» Your goal
Give back, word for word, only the lines from the opening of the records through the one with "Page size: 2001x1125.". Pictures stay out.

» Working data
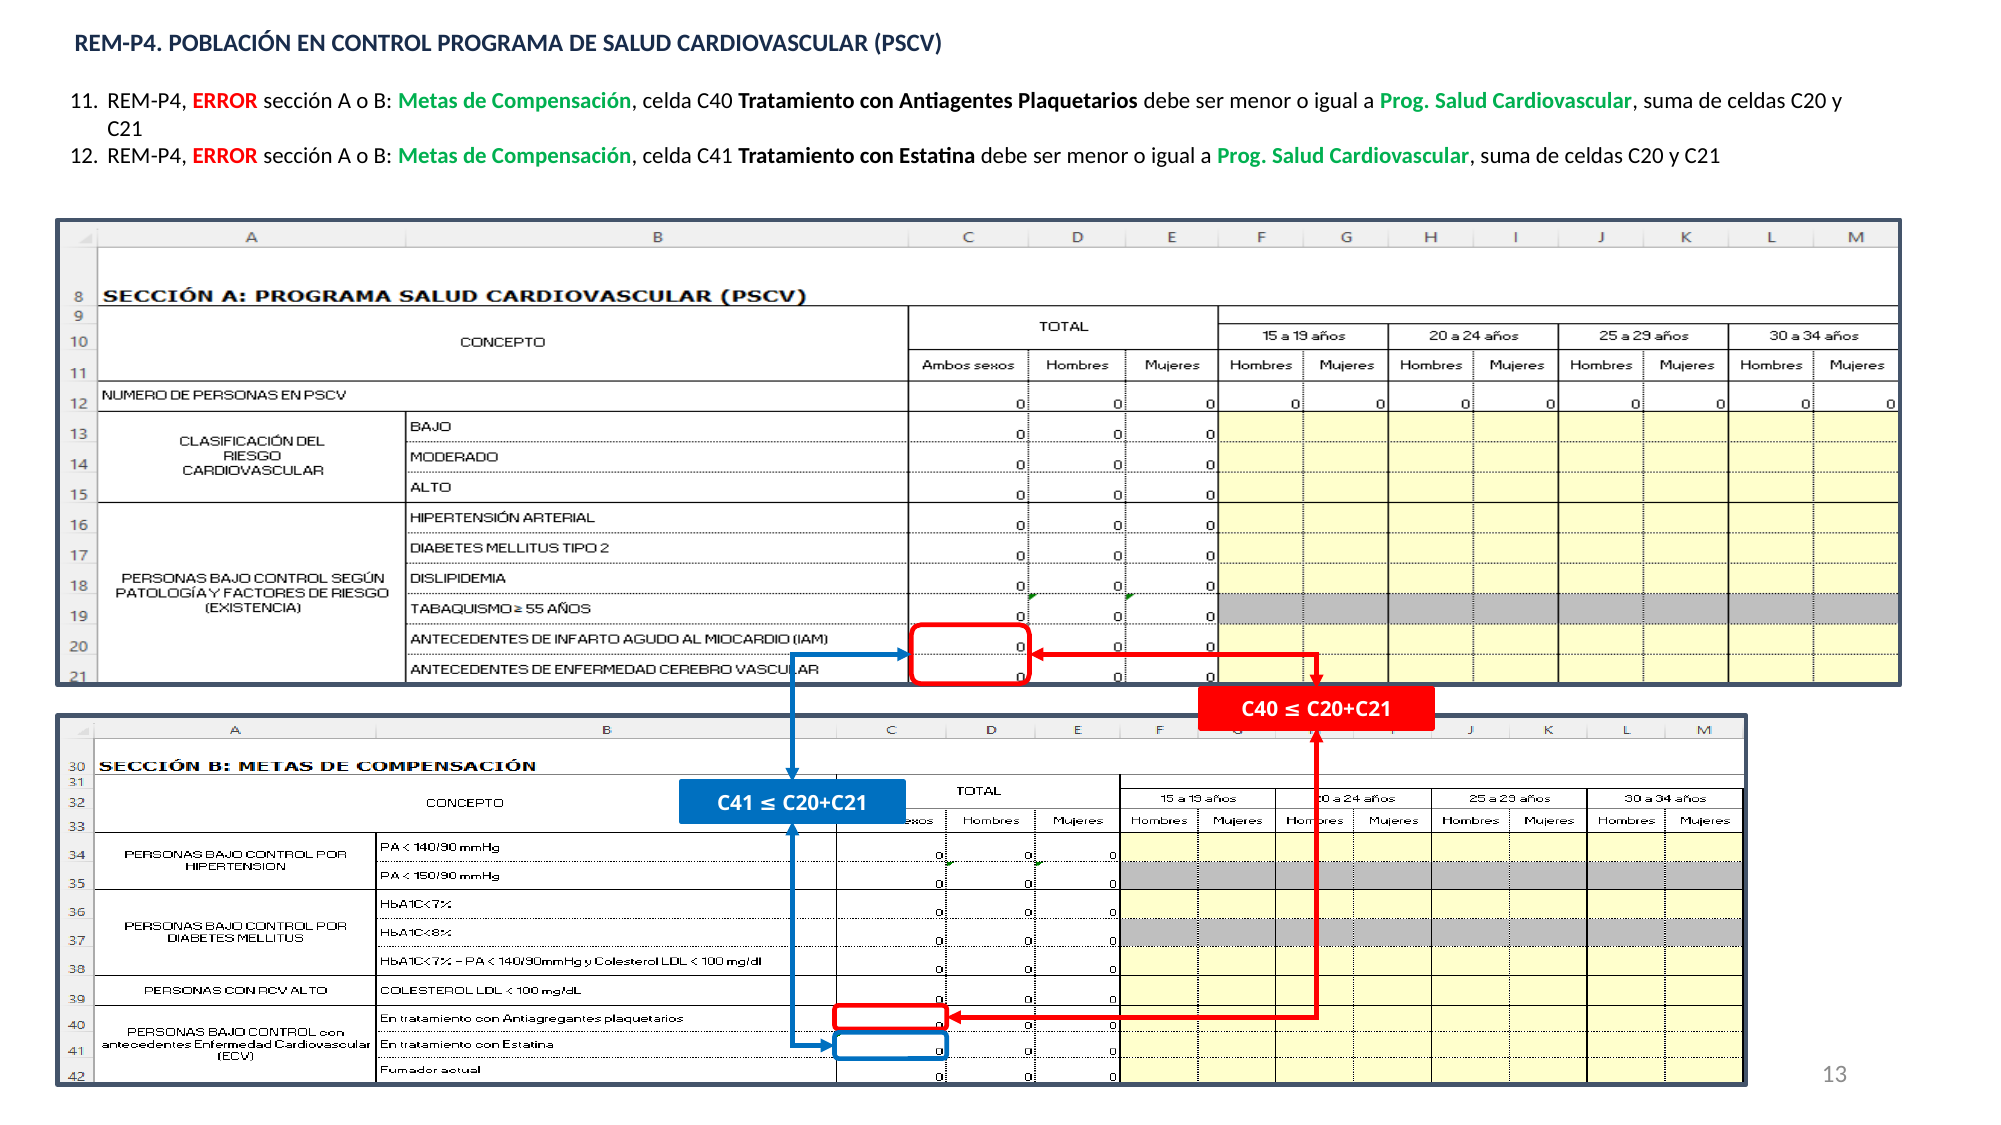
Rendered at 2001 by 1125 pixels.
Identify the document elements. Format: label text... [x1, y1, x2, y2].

text_box REM-P4, ERROR sección A o B: Metas de Compensación, celda C40 Tratamiento con Antiagentes Plaquetarios debe ser menor o igual a Prog. Salud Cardiovascular, suma de celdas C20 y C21 REM-P4, ERROR sección A o B: Metas de Compensación, celda C41 Tratamiento con Estatina debe ser menor o igual a Prog. Salud Cardiovascular, suma de celdas C20 y C21 [55, 78, 1898, 176]
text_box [987, 688, 1276, 1059]
slide_number 13 [1412, 1042, 1863, 1103]
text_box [792, 654, 912, 782]
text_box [701, 912, 926, 955]
picture [59, 222, 1898, 683]
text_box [1029, 654, 1317, 689]
text_box REM-P4. POBLACIÓN EN CONTROL PROGRAMA DE SALUD CARDIOVASCULAR (PSCV) [59, 19, 959, 64]
text_box C40 ≤ C20+C21 [1276, 688, 1433, 717]
picture [59, 717, 1744, 1083]
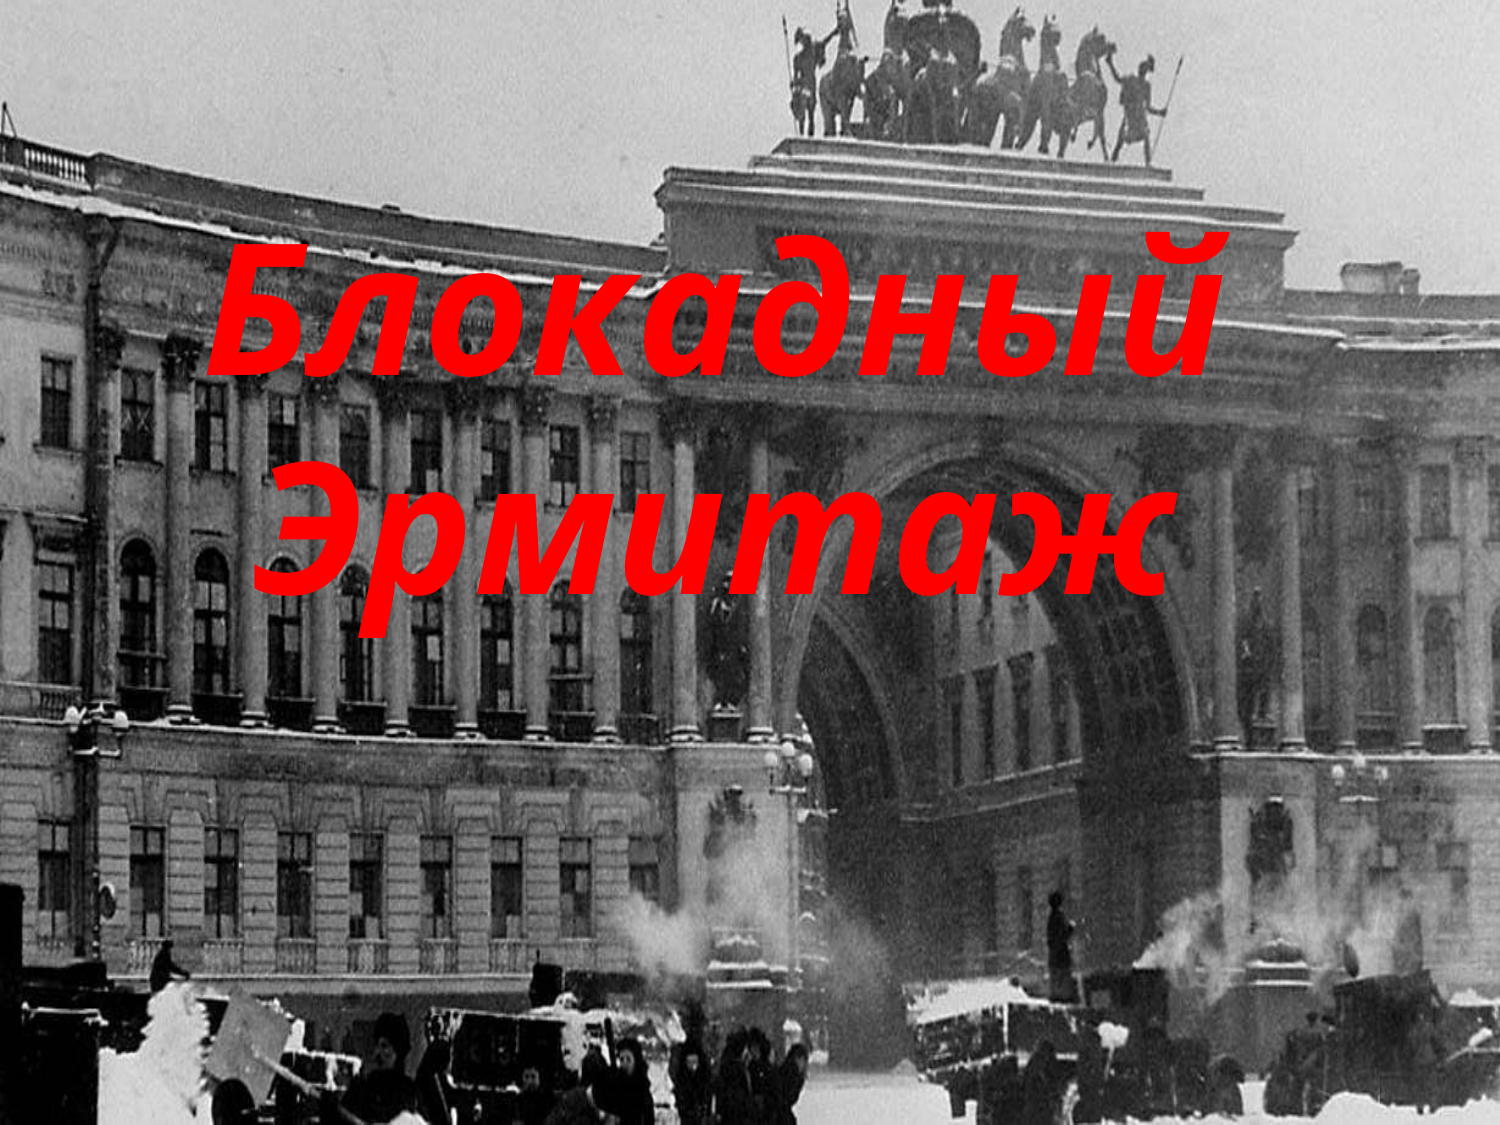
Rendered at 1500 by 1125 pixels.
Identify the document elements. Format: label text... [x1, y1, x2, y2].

text_box Блокадный Эрмитаж [159, 184, 1270, 639]
picture [0, 0, 1500, 1125]
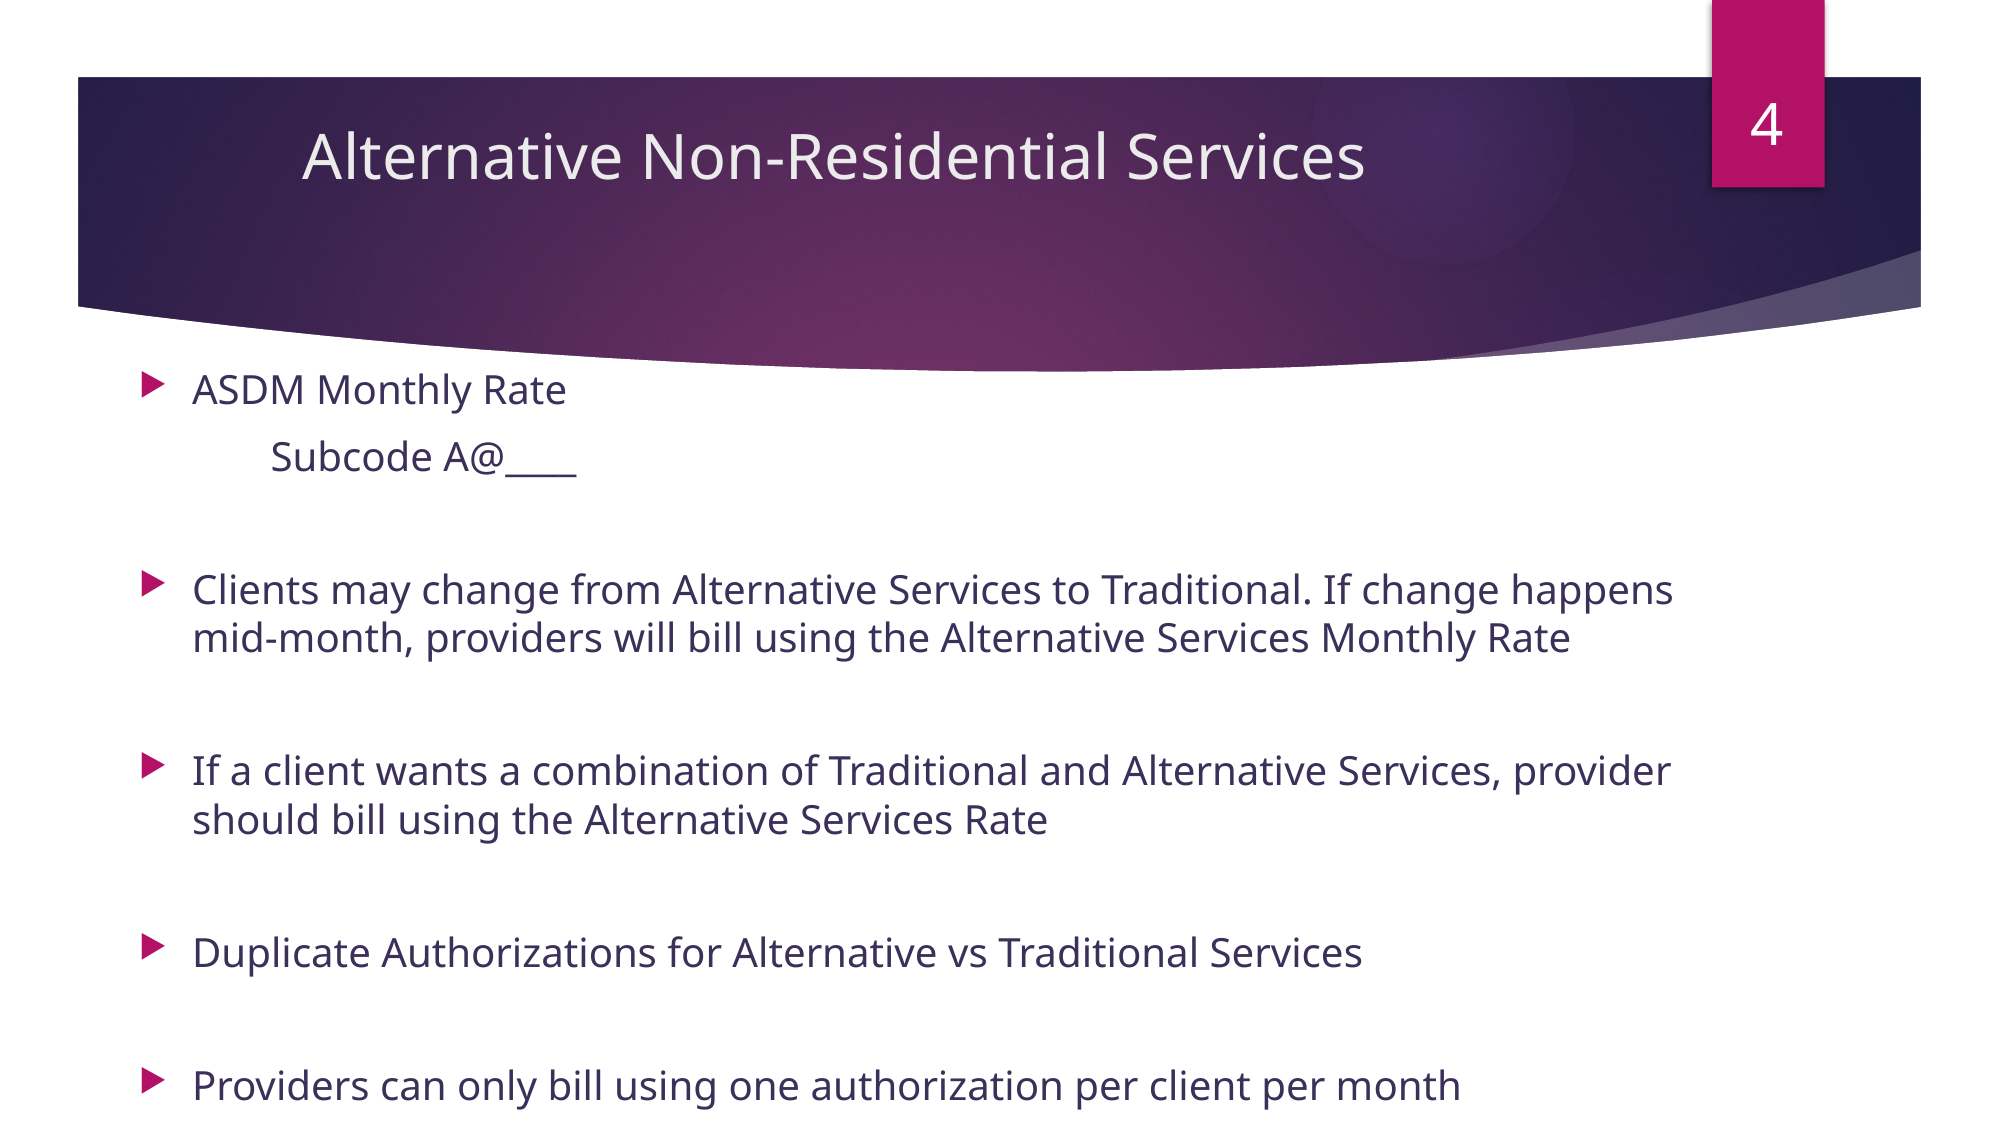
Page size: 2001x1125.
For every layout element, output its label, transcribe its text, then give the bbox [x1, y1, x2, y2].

title Alternative Non-Residential Services [287, 108, 1596, 200]
list ASDM Monthly Rate Subcode A@____ Clients may change from Alternative Services to Traditional. If change happens mid-month, providers will bill using the Alternative Services Monthly Rate If a client wants a combination of Traditional and Alternative Services, provider should bill using the Alternative Services Rate Duplicate Authorizations for Alternative vs Traditional Services Providers can only bill using one authorization per client per month [123, 356, 1699, 1125]
slide_number 4 [1698, 48, 1836, 175]
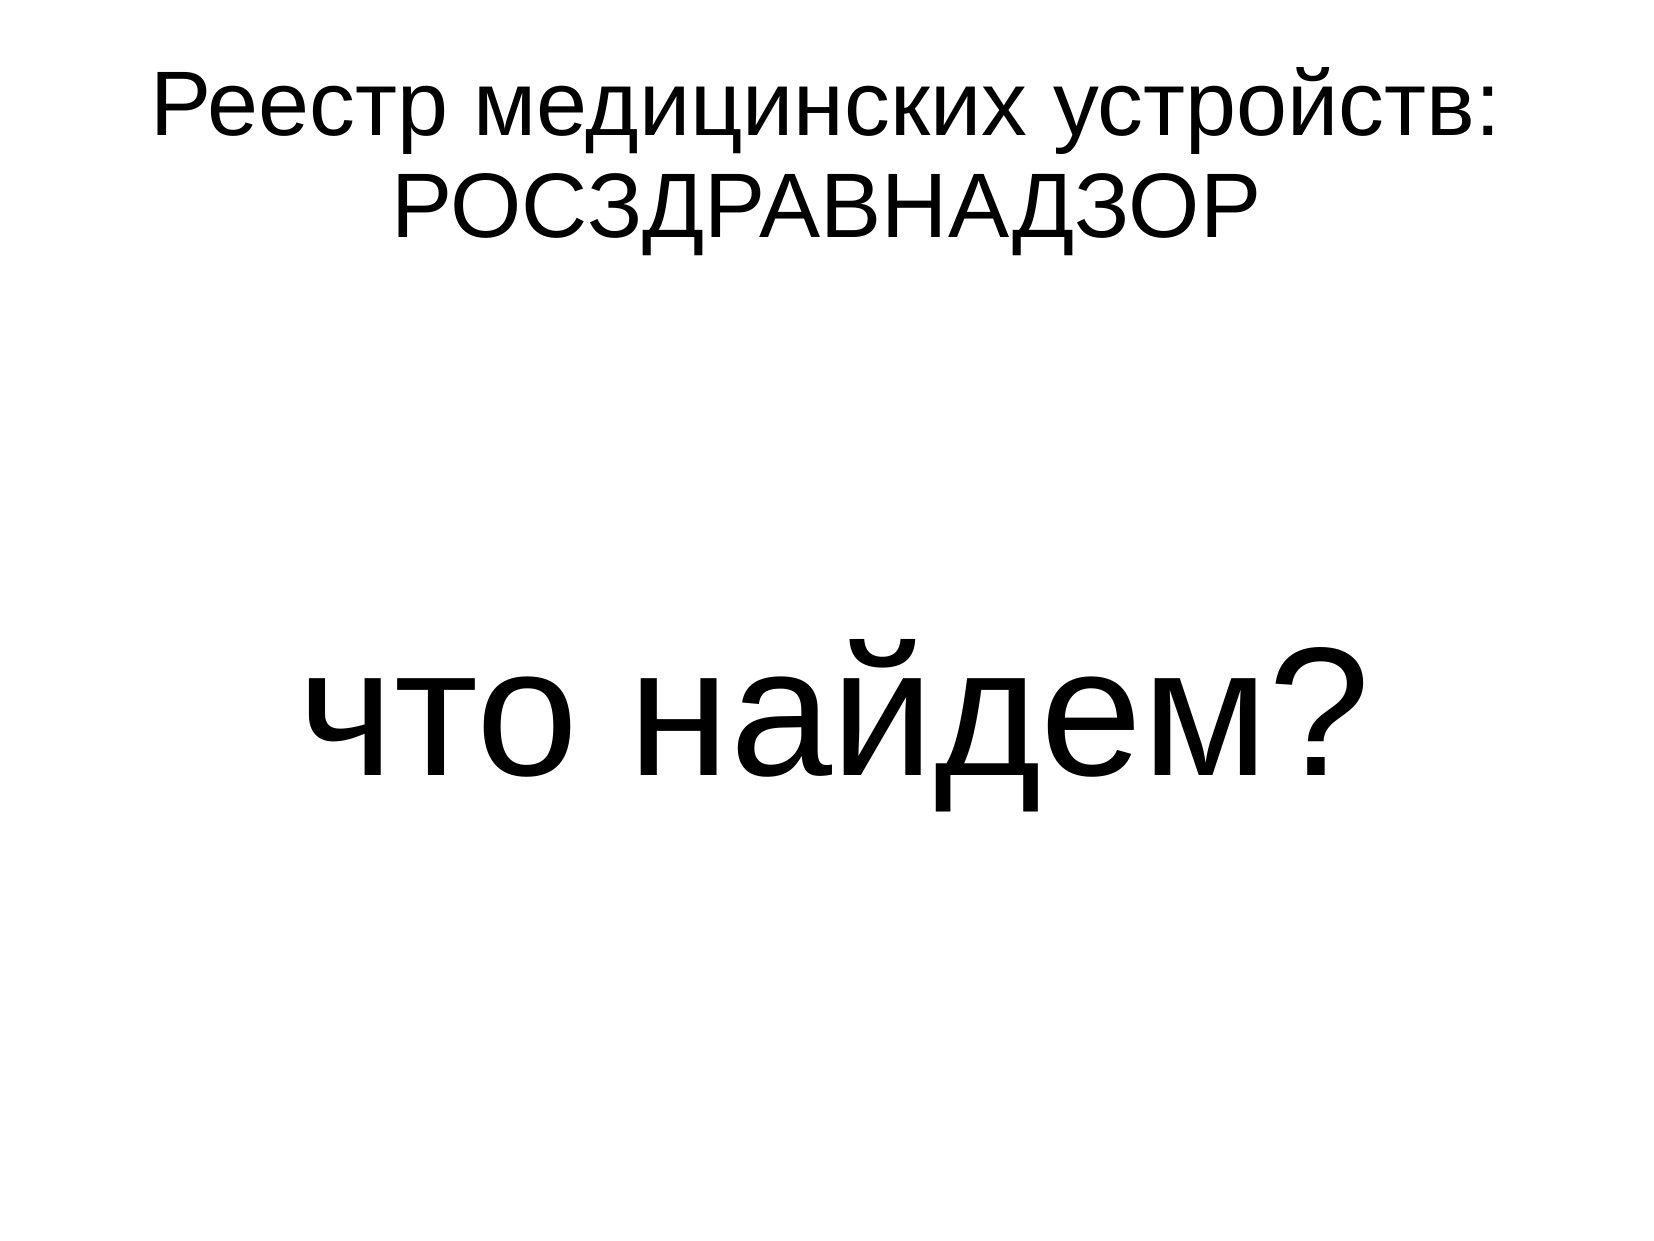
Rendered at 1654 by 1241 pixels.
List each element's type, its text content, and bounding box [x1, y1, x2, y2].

list что найдем? [82, 290, 1571, 1109]
title Реестр медицинских устройств: РОСЗДРАВНАДЗОР [82, 49, 1571, 257]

» Task answer
Rendered at 2001 by 1125 pixels.
Identify the document elements. Format: label text... [x1, y1, x2, y2].

text_box REM-P4, ERROR sección A o B: Metas de Compensación, celda C40 Tratamiento con Antiagentes Plaquetarios debe ser menor o igual a Prog. Salud Cardiovascular, suma de celdas C20 y C21 REM-P4, ERROR sección A o B: Metas de Compensación, celda C41 Tratamiento con Estatina debe ser menor o igual a Prog. Salud Cardiovascular, suma de celdas C20 y C21 [55, 78, 1898, 176]
text_box [987, 688, 1276, 1059]
slide_number 13 [1412, 1042, 1863, 1103]
text_box [792, 654, 912, 782]
text_box [701, 912, 926, 955]
picture [59, 222, 1898, 683]
text_box [1029, 654, 1317, 689]
text_box REM-P4. POBLACIÓN EN CONTROL PROGRAMA DE SALUD CARDIOVASCULAR (PSCV) [59, 19, 959, 64]
text_box C40 ≤ C20+C21 [1276, 688, 1433, 717]
picture [59, 717, 1744, 1083]
Rendered at 1500 by 1125 pixels.
Identify the document elements. Format: label text... [x1, y1, x2, y2].

text_box Блокадный Эрмитаж [159, 184, 1270, 639]
picture [0, 0, 1500, 1125]
Page size: 2001x1125.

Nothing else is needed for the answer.